**Assignment**
Exact copies of all the lines below are wanted, without a single picture.
[Opening Source data section]
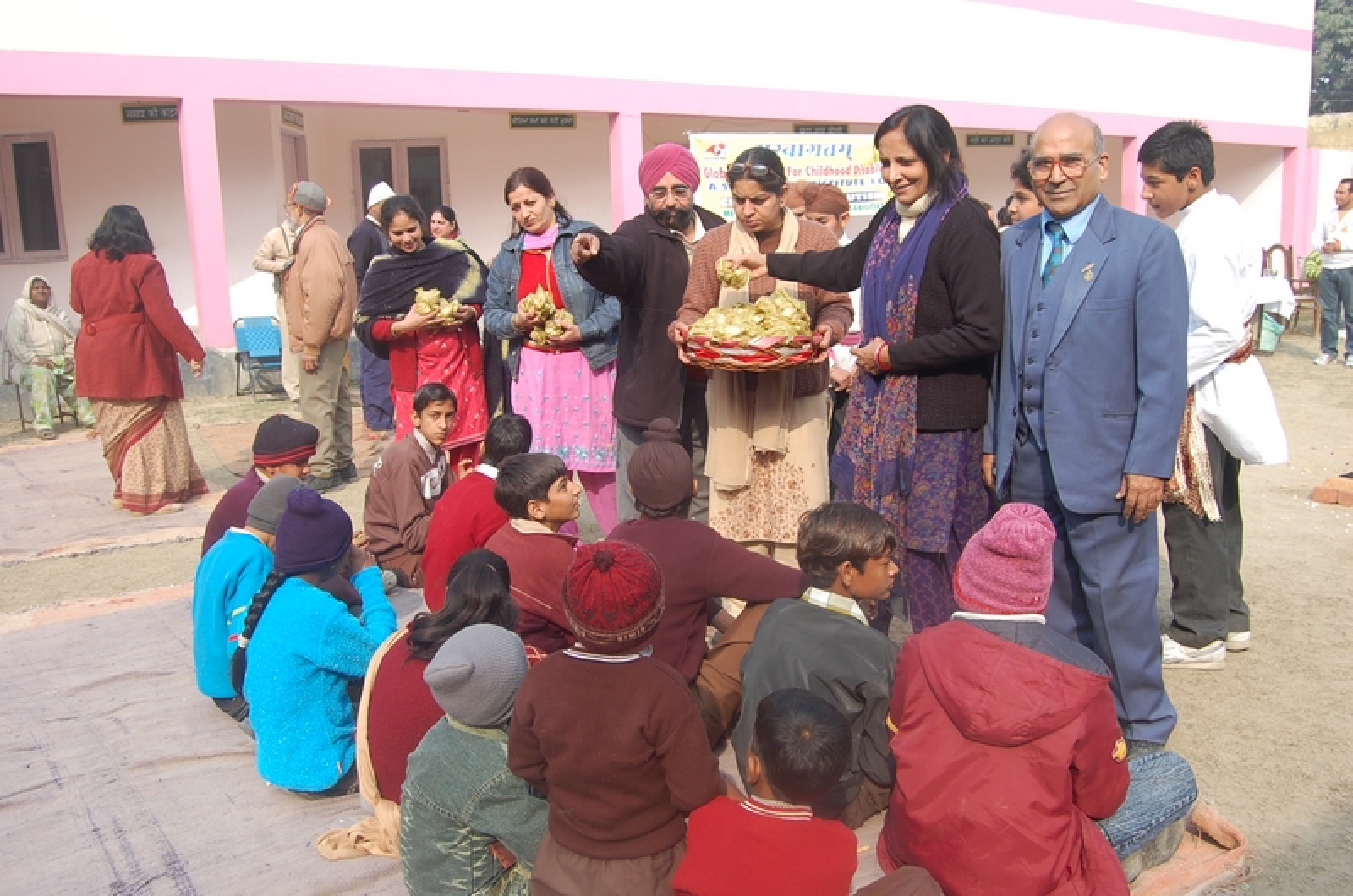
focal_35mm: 30
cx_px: 676
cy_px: 448
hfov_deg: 62.0
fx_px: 1125
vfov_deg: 43.4
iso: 200
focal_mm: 20
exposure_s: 1/200
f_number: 7.1
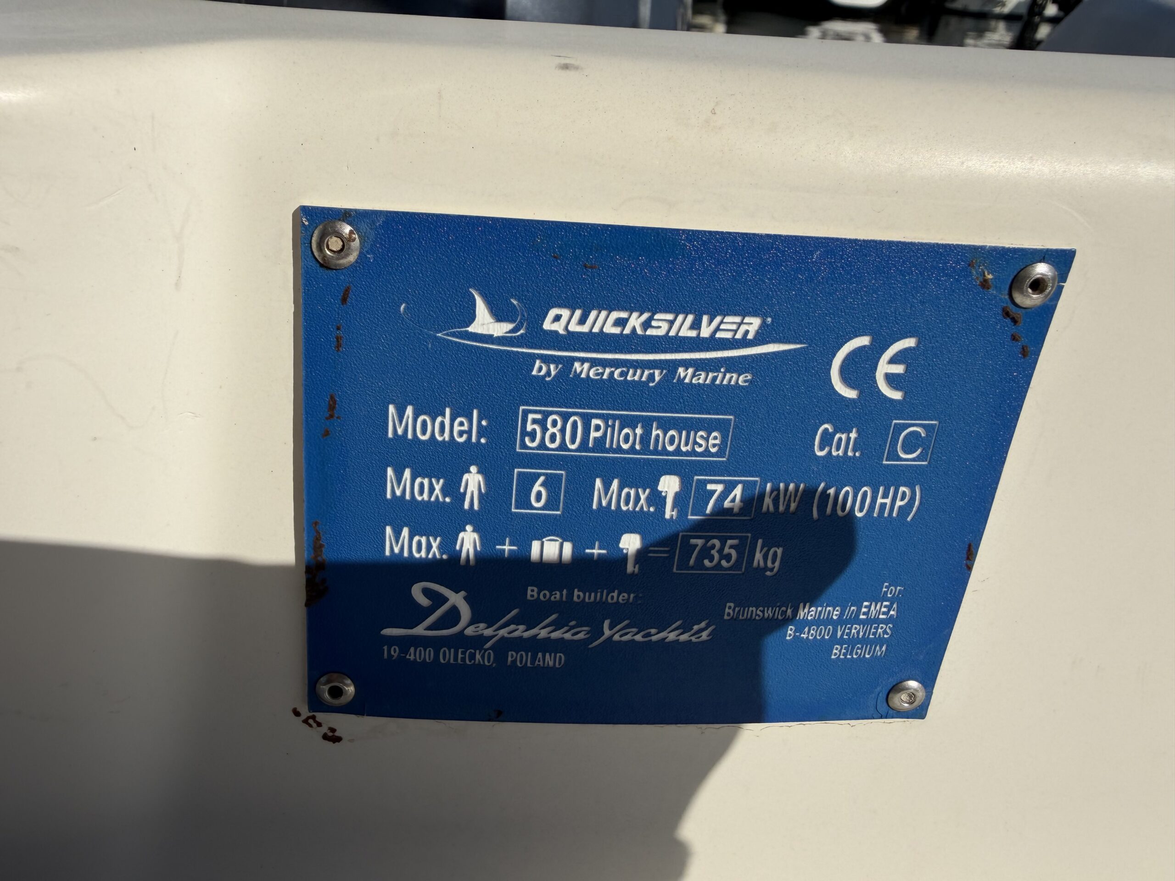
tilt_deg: -30.4
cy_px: 440
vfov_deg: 56.8
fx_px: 815
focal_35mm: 24
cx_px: 588
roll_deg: -4.2
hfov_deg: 71.6
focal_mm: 2.22
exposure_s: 1/1779
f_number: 2.2
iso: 16
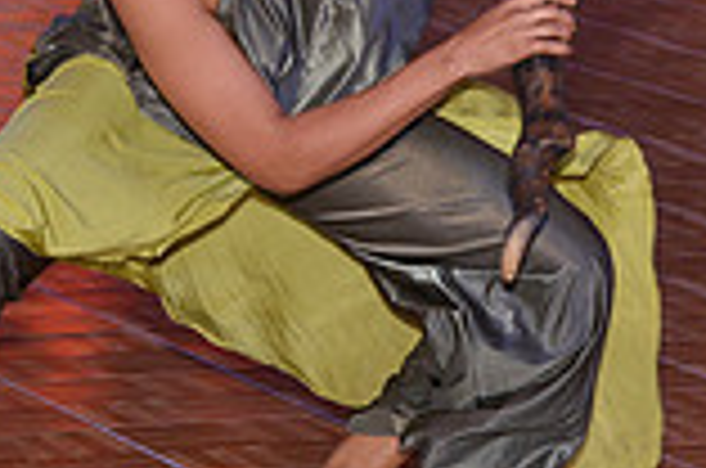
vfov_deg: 4.7
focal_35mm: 289
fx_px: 5656
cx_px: 342
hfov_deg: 7.1
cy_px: -241
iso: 1000
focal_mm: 78
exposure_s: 1/250
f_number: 5
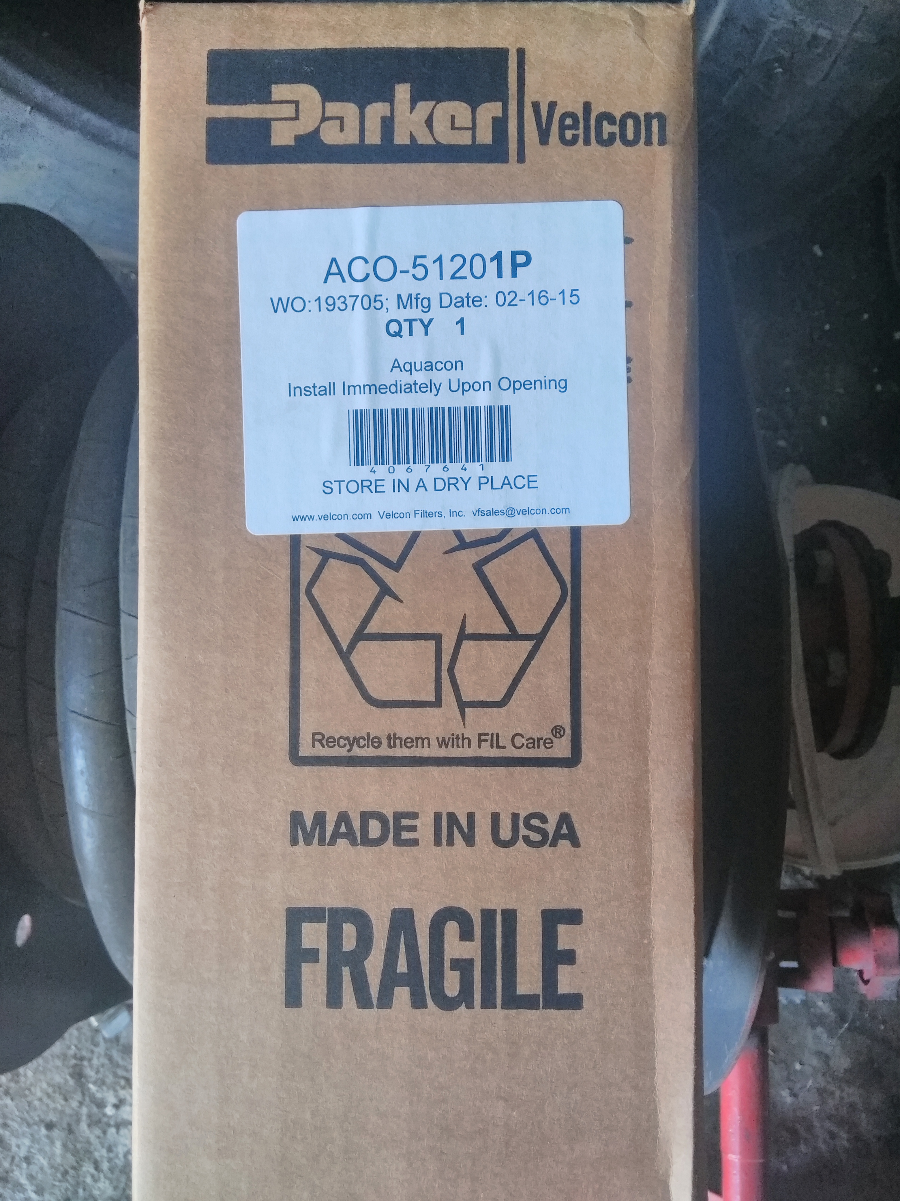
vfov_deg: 79.0
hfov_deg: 63.4
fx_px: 728
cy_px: 600
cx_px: 450
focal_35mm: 21
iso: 528
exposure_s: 1/100
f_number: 2
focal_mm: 3.57
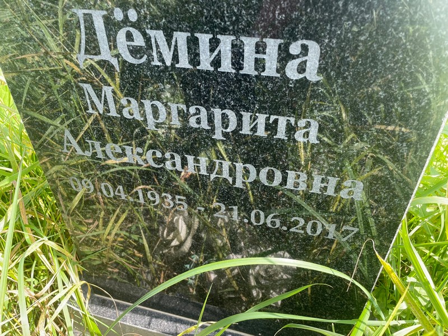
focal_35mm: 26
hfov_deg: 67.3
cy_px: 168
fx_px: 336
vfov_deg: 53.1
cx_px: 224
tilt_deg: -36.4
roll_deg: +5.4
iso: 32
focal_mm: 4.2
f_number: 1.6
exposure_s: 1/252
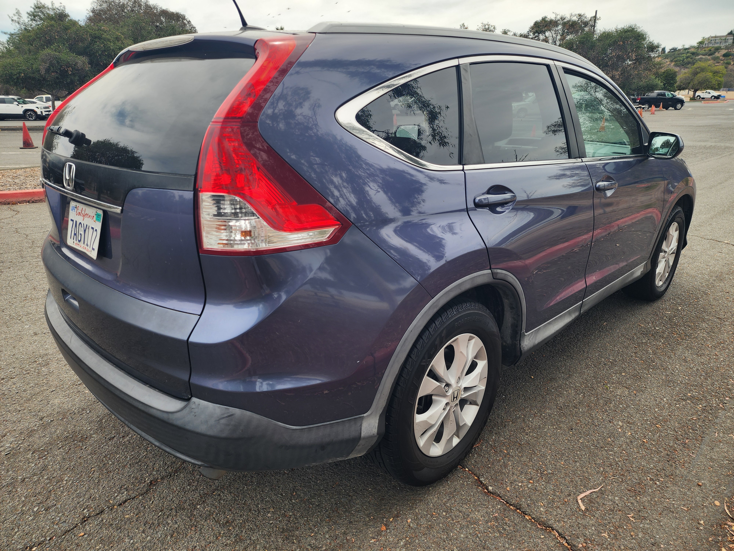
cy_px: 276
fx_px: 488
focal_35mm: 23
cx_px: 367
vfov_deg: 58.9
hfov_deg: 73.9
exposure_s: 1/501
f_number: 1.8
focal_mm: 6.4
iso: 12
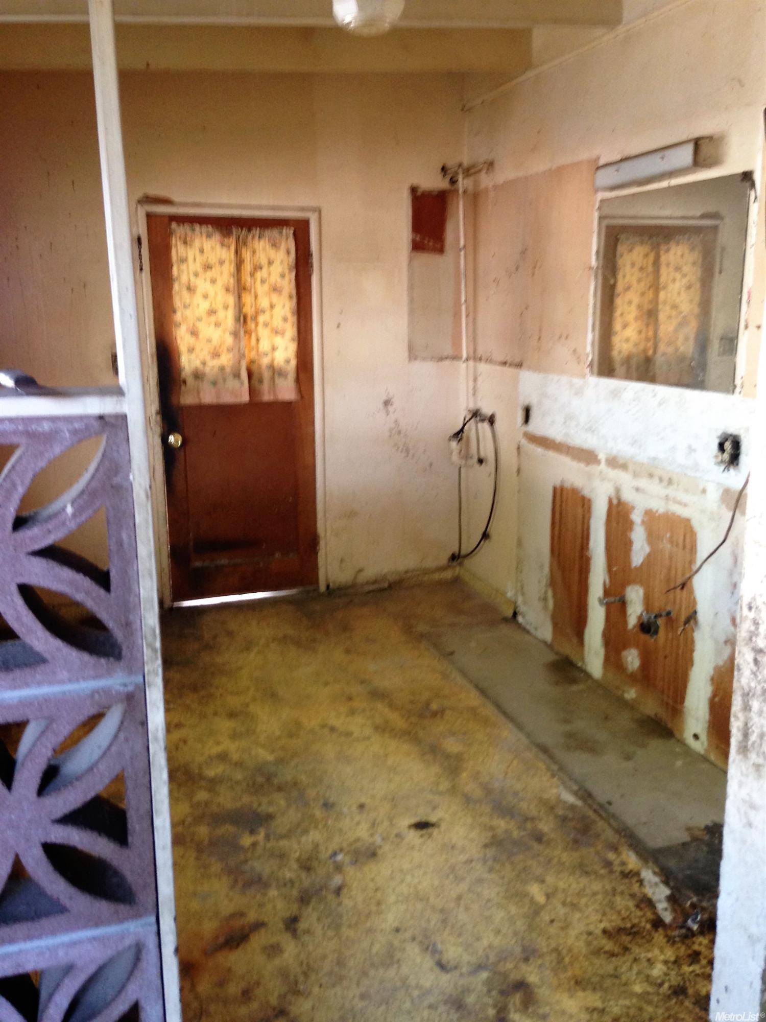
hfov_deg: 42.9
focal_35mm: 33
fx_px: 974
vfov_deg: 55.4
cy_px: 511
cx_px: 383
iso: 125
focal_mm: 4.12
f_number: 2.4
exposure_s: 1/20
[Closing Source data section]
**Answer space**
focal_35mm: 30
cx_px: 676
cy_px: 448
hfov_deg: 62.0
fx_px: 1125
vfov_deg: 43.4
iso: 200
focal_mm: 20
exposure_s: 1/200
f_number: 7.1
tilt_deg: -30.4
cy_px: 440
vfov_deg: 56.8
fx_px: 815
focal_35mm: 24
cx_px: 588
roll_deg: -4.2
hfov_deg: 71.6
focal_mm: 2.22
exposure_s: 1/1779
f_number: 2.2
iso: 16
vfov_deg: 4.7
focal_35mm: 289
fx_px: 5656
cx_px: 342
hfov_deg: 7.1
cy_px: -241
iso: 1000
focal_mm: 78
exposure_s: 1/250
f_number: 5
vfov_deg: 79.0
hfov_deg: 63.4
fx_px: 728
cy_px: 600
cx_px: 450
focal_35mm: 21
iso: 528
exposure_s: 1/100
f_number: 2
focal_mm: 3.57
focal_35mm: 26
hfov_deg: 67.3
cy_px: 168
fx_px: 336
vfov_deg: 53.1
cx_px: 224
tilt_deg: -36.4
roll_deg: +5.4
iso: 32
focal_mm: 4.2
f_number: 1.6
exposure_s: 1/252
cy_px: 276
fx_px: 488
focal_35mm: 23
cx_px: 367
vfov_deg: 58.9
hfov_deg: 73.9
exposure_s: 1/501
f_number: 1.8
focal_mm: 6.4
iso: 12
hfov_deg: 42.9
focal_35mm: 33
fx_px: 974
vfov_deg: 55.4
cy_px: 511
cx_px: 383
iso: 125
focal_mm: 4.12
f_number: 2.4
exposure_s: 1/20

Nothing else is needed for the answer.